- **Exercise brief**: Find the word "Loko" in the data below and copy each line that holds it.

(Dataset entries)
§ §
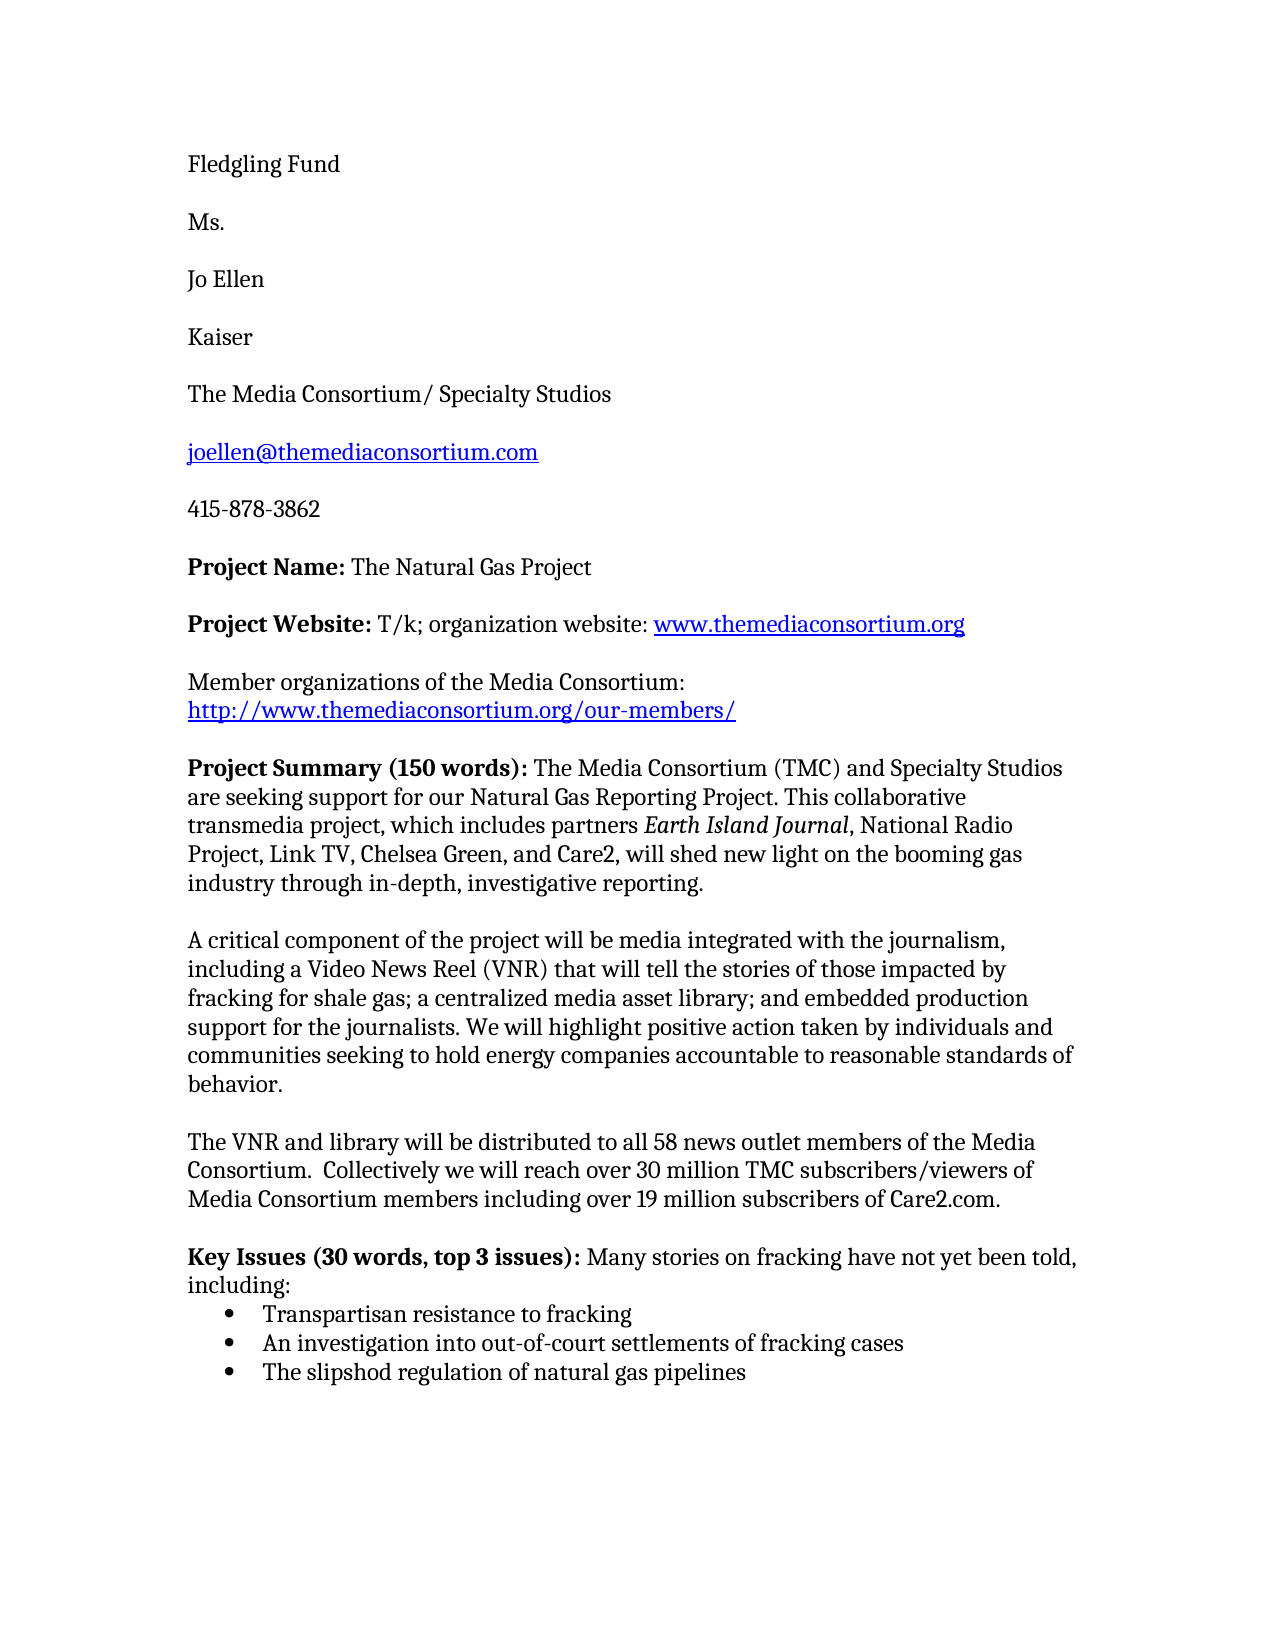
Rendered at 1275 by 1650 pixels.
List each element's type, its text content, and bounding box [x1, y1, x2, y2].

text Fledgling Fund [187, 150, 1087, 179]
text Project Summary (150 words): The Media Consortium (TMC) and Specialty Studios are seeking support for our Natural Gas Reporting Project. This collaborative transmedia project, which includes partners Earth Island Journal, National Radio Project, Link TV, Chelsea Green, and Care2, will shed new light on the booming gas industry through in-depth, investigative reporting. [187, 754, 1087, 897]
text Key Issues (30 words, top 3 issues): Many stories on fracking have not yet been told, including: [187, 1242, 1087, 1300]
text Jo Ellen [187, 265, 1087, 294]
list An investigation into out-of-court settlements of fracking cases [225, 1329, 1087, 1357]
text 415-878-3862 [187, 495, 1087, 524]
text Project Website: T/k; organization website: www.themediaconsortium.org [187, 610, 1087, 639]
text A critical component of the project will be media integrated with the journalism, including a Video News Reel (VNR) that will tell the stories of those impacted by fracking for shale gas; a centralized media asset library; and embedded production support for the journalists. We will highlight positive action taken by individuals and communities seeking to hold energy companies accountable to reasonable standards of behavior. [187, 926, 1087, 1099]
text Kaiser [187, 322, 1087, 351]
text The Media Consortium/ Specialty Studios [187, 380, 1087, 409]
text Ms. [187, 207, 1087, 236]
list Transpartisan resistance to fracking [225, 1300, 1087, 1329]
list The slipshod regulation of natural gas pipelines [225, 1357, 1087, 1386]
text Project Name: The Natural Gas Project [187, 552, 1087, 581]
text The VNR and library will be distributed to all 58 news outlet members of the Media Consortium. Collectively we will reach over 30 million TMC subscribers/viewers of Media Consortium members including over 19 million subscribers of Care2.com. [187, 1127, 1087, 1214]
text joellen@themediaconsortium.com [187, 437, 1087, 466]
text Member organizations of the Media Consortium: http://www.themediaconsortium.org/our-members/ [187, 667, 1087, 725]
§ §
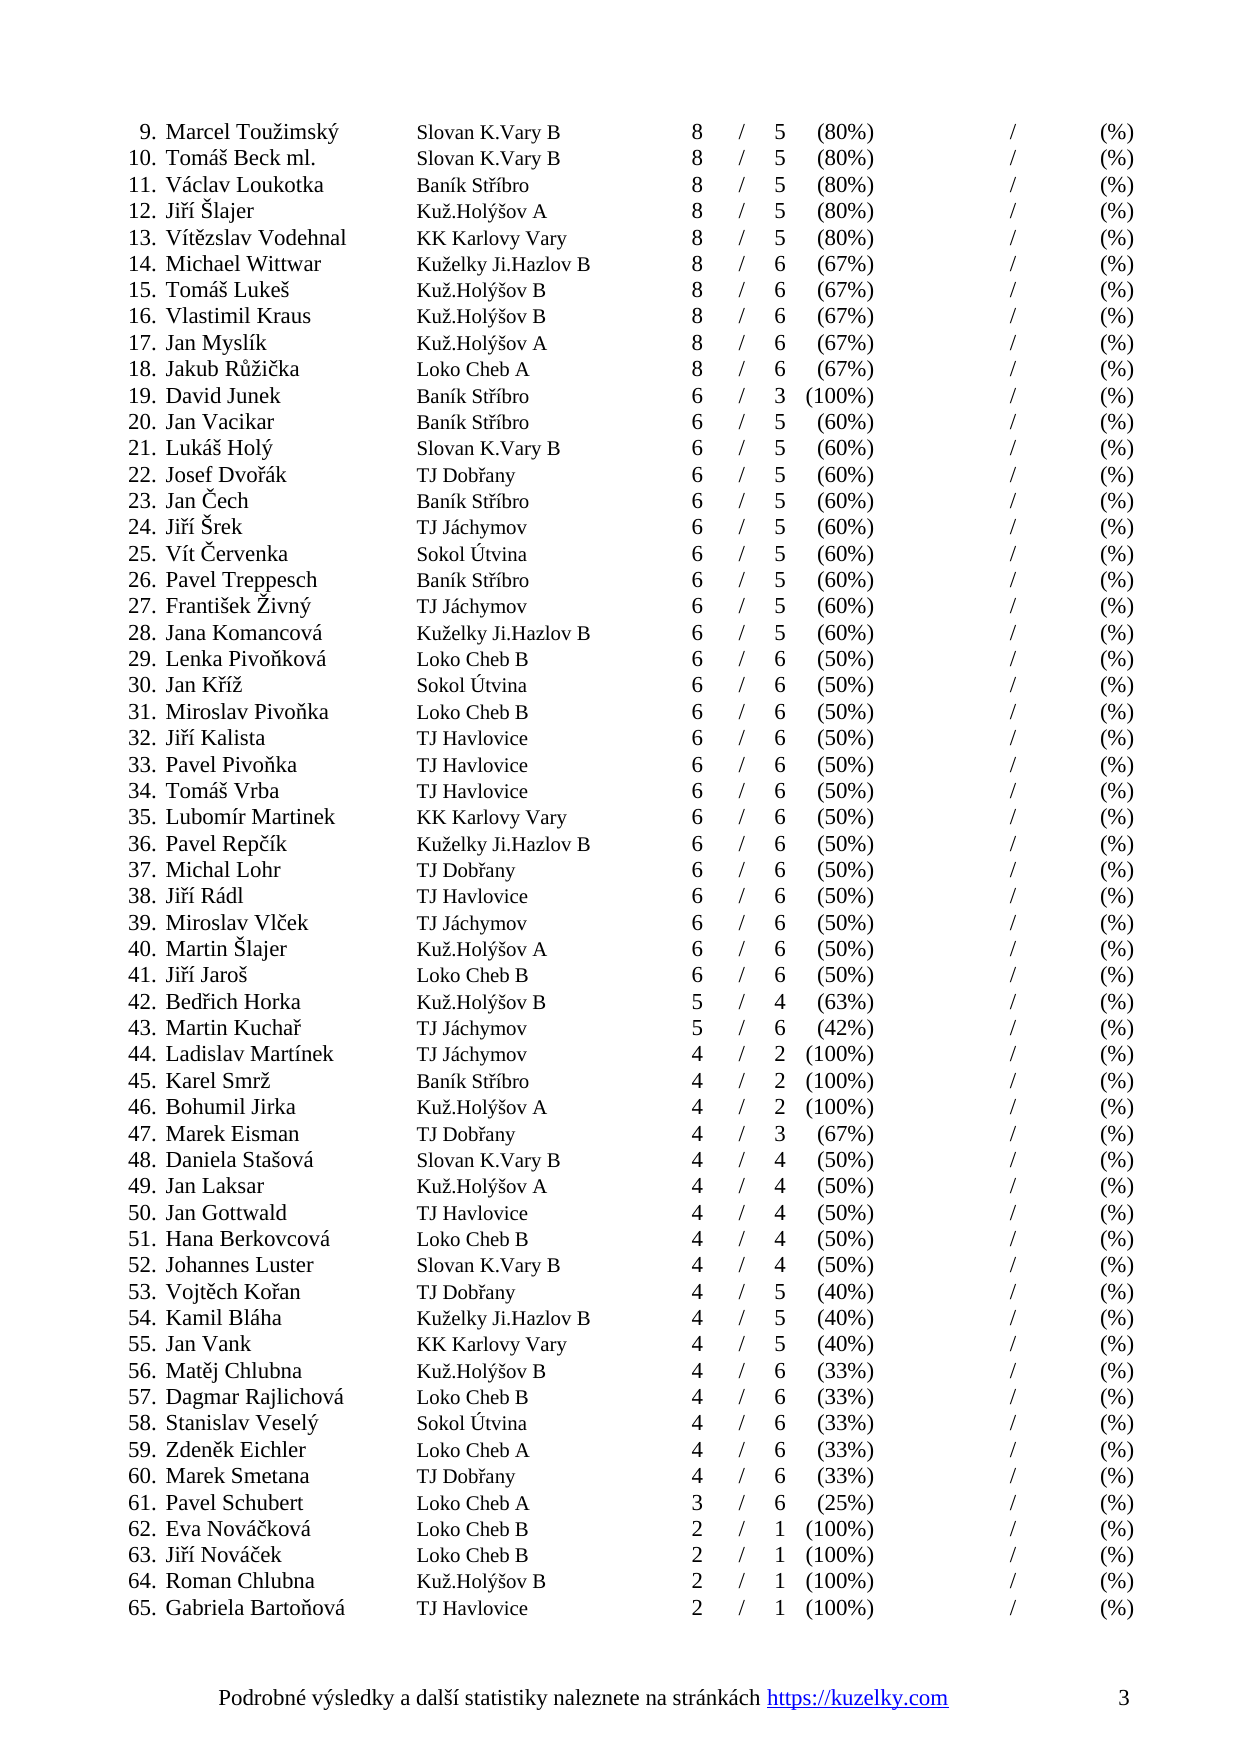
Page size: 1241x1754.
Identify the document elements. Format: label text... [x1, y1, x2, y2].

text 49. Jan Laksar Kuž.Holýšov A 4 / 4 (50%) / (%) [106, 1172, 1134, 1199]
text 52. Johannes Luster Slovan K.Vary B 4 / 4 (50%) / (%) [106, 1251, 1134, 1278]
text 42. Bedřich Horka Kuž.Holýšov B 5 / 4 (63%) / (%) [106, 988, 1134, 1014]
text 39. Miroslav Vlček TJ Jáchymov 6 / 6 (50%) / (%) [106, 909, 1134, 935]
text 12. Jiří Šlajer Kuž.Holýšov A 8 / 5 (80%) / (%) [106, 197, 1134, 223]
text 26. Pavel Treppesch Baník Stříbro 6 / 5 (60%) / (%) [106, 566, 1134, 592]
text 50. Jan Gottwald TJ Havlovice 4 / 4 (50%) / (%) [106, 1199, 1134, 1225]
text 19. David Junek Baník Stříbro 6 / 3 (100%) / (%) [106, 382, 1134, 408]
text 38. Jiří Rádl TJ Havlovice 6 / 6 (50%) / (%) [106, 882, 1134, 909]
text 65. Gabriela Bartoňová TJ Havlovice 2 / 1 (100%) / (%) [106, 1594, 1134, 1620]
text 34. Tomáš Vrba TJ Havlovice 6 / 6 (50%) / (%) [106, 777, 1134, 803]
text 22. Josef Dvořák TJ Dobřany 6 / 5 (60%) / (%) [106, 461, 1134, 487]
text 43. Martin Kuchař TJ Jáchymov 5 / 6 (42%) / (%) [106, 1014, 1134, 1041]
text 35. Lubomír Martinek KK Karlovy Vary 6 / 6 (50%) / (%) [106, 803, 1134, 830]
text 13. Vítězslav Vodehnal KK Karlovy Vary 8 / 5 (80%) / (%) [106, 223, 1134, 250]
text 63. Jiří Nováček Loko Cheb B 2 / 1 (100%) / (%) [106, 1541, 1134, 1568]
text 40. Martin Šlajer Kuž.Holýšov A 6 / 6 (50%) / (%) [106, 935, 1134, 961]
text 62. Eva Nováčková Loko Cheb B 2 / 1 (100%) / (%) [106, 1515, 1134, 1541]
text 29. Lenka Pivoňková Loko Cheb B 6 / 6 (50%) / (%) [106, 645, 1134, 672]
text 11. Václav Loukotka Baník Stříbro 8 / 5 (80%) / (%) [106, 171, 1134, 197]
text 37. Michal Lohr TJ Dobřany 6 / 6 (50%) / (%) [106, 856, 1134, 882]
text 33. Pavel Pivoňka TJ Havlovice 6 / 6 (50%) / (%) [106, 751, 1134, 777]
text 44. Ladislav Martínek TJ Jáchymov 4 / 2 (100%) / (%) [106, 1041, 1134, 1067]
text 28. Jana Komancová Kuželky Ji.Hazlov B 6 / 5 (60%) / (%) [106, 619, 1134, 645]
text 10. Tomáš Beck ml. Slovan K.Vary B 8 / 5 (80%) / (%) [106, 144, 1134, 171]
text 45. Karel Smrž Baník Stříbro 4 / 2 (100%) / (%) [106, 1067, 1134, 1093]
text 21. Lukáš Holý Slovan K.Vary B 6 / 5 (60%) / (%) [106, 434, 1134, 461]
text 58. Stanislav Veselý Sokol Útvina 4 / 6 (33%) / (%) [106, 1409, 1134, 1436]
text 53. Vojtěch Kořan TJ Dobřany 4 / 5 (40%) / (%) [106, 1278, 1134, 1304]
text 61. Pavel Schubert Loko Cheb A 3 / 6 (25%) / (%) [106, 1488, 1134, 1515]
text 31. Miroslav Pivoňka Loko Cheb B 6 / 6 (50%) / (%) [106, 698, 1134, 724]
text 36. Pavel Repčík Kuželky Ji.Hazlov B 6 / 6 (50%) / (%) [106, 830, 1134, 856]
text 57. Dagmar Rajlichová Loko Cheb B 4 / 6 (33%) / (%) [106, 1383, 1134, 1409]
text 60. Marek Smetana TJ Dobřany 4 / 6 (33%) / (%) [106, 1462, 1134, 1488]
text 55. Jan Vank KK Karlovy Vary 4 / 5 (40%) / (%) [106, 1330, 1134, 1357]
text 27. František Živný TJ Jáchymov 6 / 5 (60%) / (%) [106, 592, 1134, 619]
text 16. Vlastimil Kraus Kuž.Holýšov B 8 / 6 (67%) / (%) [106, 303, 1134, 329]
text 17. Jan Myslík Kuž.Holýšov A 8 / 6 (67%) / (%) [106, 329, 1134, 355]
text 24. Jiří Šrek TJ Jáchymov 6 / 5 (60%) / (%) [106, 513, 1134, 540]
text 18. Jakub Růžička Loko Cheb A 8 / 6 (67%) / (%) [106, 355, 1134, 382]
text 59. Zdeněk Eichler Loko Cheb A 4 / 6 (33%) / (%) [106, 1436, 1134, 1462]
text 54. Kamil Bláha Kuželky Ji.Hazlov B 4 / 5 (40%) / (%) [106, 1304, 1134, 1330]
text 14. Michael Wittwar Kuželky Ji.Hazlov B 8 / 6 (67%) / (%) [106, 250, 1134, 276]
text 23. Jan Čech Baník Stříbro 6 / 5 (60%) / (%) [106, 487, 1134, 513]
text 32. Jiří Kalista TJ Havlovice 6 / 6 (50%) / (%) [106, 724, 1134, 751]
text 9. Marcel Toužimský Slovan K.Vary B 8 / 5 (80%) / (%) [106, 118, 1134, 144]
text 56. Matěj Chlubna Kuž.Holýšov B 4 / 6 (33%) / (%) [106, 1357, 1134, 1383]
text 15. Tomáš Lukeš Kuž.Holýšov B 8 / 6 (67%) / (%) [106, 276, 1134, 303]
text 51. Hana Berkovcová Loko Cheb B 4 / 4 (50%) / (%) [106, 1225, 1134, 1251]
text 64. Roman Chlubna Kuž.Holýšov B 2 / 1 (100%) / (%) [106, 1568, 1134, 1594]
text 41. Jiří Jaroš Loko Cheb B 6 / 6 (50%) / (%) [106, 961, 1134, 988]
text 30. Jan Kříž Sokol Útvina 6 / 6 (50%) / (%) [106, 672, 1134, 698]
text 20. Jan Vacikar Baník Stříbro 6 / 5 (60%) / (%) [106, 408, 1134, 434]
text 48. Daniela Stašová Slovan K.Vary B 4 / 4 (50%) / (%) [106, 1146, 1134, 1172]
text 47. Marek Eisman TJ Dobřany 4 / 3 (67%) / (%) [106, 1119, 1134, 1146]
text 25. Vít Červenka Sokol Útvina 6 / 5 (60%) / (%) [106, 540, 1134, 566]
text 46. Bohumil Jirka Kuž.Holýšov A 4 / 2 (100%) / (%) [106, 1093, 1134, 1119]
§ §
- **Written answer**:
text 63. Jiří Nováček Loko Cheb B 2 / 1 (100%) / (%) [106, 1541, 1134, 1568]
text 62. Eva Nováčková Loko Cheb B 2 / 1 (100%) / (%) [106, 1515, 1134, 1541]
text 29. Lenka Pivoňková Loko Cheb B 6 / 6 (50%) / (%) [106, 645, 1134, 672]
text 61. Pavel Schubert Loko Cheb A 3 / 6 (25%) / (%) [106, 1488, 1134, 1515]
text 31. Miroslav Pivoňka Loko Cheb B 6 / 6 (50%) / (%) [106, 698, 1134, 724]
text 57. Dagmar Rajlichová Loko Cheb B 4 / 6 (33%) / (%) [106, 1383, 1134, 1409]
text 18. Jakub Růžička Loko Cheb A 8 / 6 (67%) / (%) [106, 355, 1134, 382]
text 59. Zdeněk Eichler Loko Cheb A 4 / 6 (33%) / (%) [106, 1436, 1134, 1462]
text 51. Hana Berkovcová Loko Cheb B 4 / 4 (50%) / (%) [106, 1225, 1134, 1251]
text 41. Jiří Jaroš Loko Cheb B 6 / 6 (50%) / (%) [106, 961, 1134, 988]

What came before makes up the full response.